Total financing for the programme will be nearly _6.4 billion. The Structural Funds will co-finance nearly _2 billion, 45% of the funding will come from private funds and the remainder will come from national contributions. The signing of this new Operational Programme comes shortly after the Greek Parliament adopted a new law governing the Structural Funds which establishes the foundation for the implementation of projects funded by the EU in Greece.

A new gateway

The opening of the new Athens International Airport at Spata on 28 March 2001 marks a historic step in modern communications and opens a new gateway to Greece in the 21st century.

The state-of-the-art airport symbolises a new era in the international importance of Greece as a link between Europe, the Balkans, the Middle East and Africa. It is named after Eleftherios Venizelos who, as Greek Prime Minister early in the 20th century, played a vital role in the revival and modernisation of Greece.

In its first phase, the airport will have a capacity for 16 million passengers and 220 000 tonnes of cargo a year, increasing to 50 million passengers a year in the future, giving it a leading position in air transport.

International expertise has been brought together through an innovative partnership between the public and private sectors to enable the financing, planning, design and construction of this project. The result is one of the biggest and most prestigious infrastructure projects co-financed by Community funds, with enormous commercial prospects for the European economy.

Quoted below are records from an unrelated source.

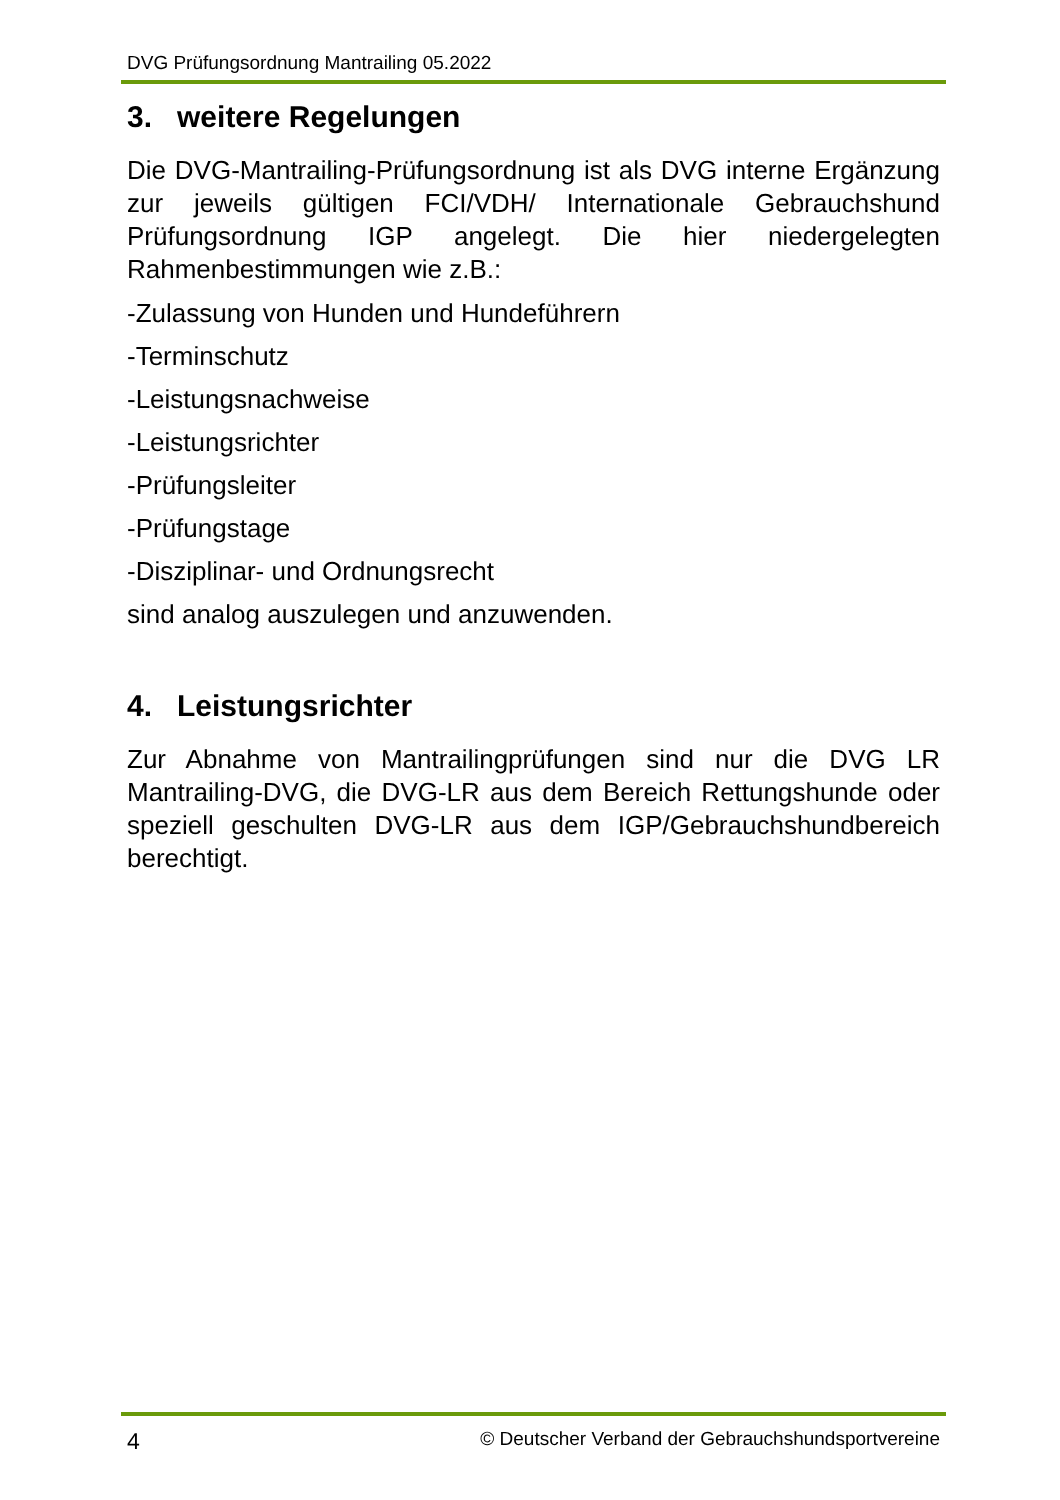DVG Prüfungsordnung Mantrailing 05.2022
3. weitere Regelungen
Die DVG-Mantrailing-Prüfungsordnung ist als DVG interne Ergänzung zur jeweils gültigen FCI/VDH/ Internationale Gebrauchshund Prüfungsordnung IGP angelegt. Die hier niedergelegten Rahmenbestimmungen wie z.B.:
-Zulassung von Hunden und Hundeführern
-Terminschutz
-Leistungsnachweise
-Leistungsrichter
-Prüfungsleiter
-Prüfungstage
-Disziplinar- und Ordnungsrecht
sind analog auszulegen und anzuwenden.
4. Leistungsrichter
Zur Abnahme von Mantrailingprüfungen sind nur die DVG LR Mantrailing-DVG, die DVG-LR aus dem Bereich Rettungshunde oder speziell geschulten DVG-LR aus dem IGP/Gebrauchshundbereich berechtigt.
4 © Deutscher Verband der Gebrauchshundsportvereine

The partnership between the Hellenic Republic and a private consortium has led to the creation of the privately managed company, Athens International Airport SA, which will own and operate the new airport for 30 years. The Hellenic Republic holds 55 percent of the new airport's shares, while the majority of the remaining 45 percent are held by the leading international construction company Hochtief AG. Other companies within the private consortium include ABB Calor Emag Schaltanlagen AG, and Flughafen Athen Spata Projektgesellschaft mbH. The airport is expected to show profits after three years of operation and to begin paying dividends to shareholders after 7 years.

The airport has been built to a fixed construction cost of EUR 2.155 billion, of which 12% has been financed by Community Funds and 46% by European Investment Bank loans.

Construction work on this massive project took place between July 1996 and September 2000, followed by a six-month trial operation period.

In the first phase, the "Eleftherios Venizelos" Airport will have a capacity for 16 million passengers a year.